Chiefs of Police Gun-Panel Chair Seeks New Laws, CBC Reports — The Canadian Association of Chiefs of Police will lobby the government to pass new laws as it accuses licensed gun owners of supplying weapons to criminals, CBC News reported today, citing the chair of a committee on firearms.


  • CACP names Regina Police Chief Evan Bray to chair Special Purpose Committee on Firearms.
  • Bray says PAL holders sell guns illegally to criminals. Outlaws also steal to get most of their weapons “domestically sourced.”
  • Other police have made similar claims without presenting any evidence. Available evidence suggests claims are false.

The Ottawa-based association, whose activities include lobbying the government to restrict federally licensed hunters, farmers and sport shooters, named Regina Police Chief Evan Bray to lead its Special Purpose Committee on Firearms, CBC said.

His comments suggest the panel has already decided what it will propose to the CACP board by a March deadline.

CBC News Excerpt

Bray already knows that most firearms used in crimes in Saskatchewan are domestically sourced within the province.

The task force is looking for legislative solutions. One it’s already looking at centres around the fact that most criminals caught using firearms don’t have the licence that’s required to buy them, Bray said.

What’s happening is people with licences buy a lot of firearms and sell them illegally, said Bray — and the task force wants a system in place to track that.

Bray and the CACP didn’t respond to an e-mailed request by for comment or for information to support the statements reported by CBC. Update Jan. 18 at 14:00 Toronto time: A link to Bray’s interview with CBC Radio Saskatchewan’s The Morning Edition couldn’t be found.

Policing vs. Legislating?

“Instead of a legislative ‘solution,’ how about do some good old fashioned police work,” Doug McComber, the founder of for gun rights, said in a comment to the article. “Work with local gun stores, conduct some ‘stake outs’ and catch the straw purchasers and put them in jail.”
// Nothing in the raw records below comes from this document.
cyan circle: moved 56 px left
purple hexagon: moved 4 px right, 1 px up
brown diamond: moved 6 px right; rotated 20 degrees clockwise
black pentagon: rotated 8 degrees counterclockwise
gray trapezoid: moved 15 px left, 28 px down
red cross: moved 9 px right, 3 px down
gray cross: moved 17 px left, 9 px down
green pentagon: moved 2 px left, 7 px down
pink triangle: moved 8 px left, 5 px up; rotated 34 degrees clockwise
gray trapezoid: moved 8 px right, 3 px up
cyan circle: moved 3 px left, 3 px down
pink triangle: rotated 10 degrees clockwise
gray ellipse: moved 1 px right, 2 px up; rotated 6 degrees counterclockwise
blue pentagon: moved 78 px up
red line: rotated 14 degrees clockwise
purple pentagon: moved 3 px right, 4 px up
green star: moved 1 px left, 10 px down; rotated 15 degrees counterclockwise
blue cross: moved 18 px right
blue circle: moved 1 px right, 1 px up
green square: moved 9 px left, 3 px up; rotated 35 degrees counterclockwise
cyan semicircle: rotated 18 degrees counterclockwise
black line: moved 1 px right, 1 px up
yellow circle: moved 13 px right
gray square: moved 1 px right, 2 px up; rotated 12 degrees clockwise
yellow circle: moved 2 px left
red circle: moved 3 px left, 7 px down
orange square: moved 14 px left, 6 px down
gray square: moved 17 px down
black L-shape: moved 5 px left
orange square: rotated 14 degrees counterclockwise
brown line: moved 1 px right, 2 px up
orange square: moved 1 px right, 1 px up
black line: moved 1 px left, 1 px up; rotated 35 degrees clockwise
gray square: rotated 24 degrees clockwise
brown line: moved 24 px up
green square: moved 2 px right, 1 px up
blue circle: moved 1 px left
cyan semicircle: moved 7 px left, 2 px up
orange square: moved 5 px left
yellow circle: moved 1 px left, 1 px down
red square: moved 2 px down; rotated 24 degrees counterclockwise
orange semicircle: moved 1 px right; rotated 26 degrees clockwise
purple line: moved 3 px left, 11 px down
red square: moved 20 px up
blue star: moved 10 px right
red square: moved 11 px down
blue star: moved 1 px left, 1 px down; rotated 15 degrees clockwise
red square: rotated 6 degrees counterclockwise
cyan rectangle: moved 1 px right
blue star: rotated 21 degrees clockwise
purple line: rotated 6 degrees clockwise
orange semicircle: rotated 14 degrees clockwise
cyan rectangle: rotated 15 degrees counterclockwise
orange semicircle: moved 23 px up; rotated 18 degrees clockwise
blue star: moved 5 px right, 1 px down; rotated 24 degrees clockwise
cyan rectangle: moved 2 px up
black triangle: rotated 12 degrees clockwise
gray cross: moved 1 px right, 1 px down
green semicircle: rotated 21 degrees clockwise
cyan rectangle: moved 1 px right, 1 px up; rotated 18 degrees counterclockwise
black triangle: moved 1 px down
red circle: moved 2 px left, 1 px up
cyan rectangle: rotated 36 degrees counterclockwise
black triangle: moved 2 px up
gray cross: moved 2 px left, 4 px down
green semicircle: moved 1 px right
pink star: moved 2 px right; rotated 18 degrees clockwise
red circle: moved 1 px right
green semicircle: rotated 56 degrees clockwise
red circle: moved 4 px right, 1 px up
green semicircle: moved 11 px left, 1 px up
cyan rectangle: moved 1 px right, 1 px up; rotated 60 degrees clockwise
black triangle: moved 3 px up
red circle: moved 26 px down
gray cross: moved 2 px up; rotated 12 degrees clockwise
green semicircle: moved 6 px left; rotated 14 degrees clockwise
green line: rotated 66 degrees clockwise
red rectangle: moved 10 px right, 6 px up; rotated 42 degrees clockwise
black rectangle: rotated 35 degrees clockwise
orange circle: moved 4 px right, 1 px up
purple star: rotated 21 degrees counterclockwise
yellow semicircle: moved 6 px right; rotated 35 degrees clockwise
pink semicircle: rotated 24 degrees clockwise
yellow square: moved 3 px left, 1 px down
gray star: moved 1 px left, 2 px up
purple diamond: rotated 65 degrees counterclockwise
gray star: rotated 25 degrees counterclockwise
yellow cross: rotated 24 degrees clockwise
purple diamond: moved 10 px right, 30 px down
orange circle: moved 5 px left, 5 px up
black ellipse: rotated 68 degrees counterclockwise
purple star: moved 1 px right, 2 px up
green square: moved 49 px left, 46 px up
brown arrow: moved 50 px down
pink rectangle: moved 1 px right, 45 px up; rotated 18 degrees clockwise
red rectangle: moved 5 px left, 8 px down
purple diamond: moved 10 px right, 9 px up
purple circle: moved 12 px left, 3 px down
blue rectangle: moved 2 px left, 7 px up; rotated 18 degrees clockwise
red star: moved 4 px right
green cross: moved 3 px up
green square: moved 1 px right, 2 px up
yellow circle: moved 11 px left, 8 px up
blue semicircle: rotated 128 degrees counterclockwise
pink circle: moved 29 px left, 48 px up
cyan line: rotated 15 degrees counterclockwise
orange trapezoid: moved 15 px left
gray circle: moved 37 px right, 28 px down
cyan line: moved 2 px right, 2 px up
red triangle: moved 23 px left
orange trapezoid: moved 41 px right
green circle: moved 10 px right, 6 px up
The police lobby said in October it was creating the special committee and asking it to report by March. The association decided to form the panel in August a week after the Globe and Mail said the government may end civilian handgun ownership. The government later said it’s studying a “full ban.”

Police Lobby?

(See here for some of the ways the CACP has worked against licensed gun owners.)

“Why are police organizations allowed to lobby for new gun laws?” said Rick Hemmingson, a lawyer in Calgary. “It creates a huge conflict and misapprehension of the role of police in a civilized society. They are not supposed to make the law.”

More Canadian Than Hockey

Hunting and target shooting are among Canada’s safest and most-popular outdoor or sporting activities. More men and women have a police-approved gun licence than play hockey, baseball, football or who ski. Millions of unlicensed family and friends also shoot safely and responsibly under their watch.

It’s illegal to buy, sell, have or transport any firearm without a licence, and doing so can land you in jail. Any new legislation would penalize only lawful shooters and continue to be ignored by outlaws. Crime with guns represents less than 0.5 percent of all offences in Canada, according to Statistics Canada.

Many politicians and police have claimed “domestically sourced crime guns” and so-called “straw purchasers” are a rising threat to public safety, without providing evidence to back their assertions.

Baseless Claims

The available data, almost all of which has been obtained through special requests by Dennis Young, suggest the claims are baseless or false, even after including the hundreds of guns that police supply to criminals through loss or theft.

In Toronto, Canada’s biggest city and the base of its largest municipal force, the percentage of “domestically sourced crime guns” fell for the third consecutive year to a six-year low in 2017, and more than a third of so-called “crime guns” weren’t firearms, according to analyses of police data obtained by Young.

Origin Unknown

The findings contradict what Toronto Police Chief Mark Saunders told the Toronto Star in 2016 and what other officers were reported as saying last year.

Although several licensed shooters across Canada have been convicted or charged with illegally selling dozens of firearms, nothing indicates this to be a broad or rising trend among the more than 2 million men and women with gun permits.

“What we don’t know: the origin of firearms involved in gun crime in Canada,” Lynn Barr-Telford, director general of health, justice and special surveys at Statistics Canada, said in her presentation to the National Summit on Gun and Gang Violence last March in Ottawa.

What We Don't Know - The Origin of Firearms Involved in Gun Crime in Canada
Statistics Canada slide presented to National Summit on Gun and Gang Violence, Ottawa, 07 March 2018


Update Jan. 18: New Comments

  • Timothy Smith, CACP’s chief lobbyist and head of government relations and strategic communications, said on his personal Twitter account with a link to this article: “Wow! We have hardly even begun. Our goal is to reduce gun violence and do so in responsible ways. This stuff just makes you shake your head.”
  • National Firearms Association, a leading Canadian gun-rights group, said on Facebook with a link to the CBC article: “Who are the violent criminals and where are they coming from? Why are the police not identifying them and catching them? The debate over how or where criminals get guns is a waste of valuable resources that could address the root of crime — violent people who believe they will not get caught.”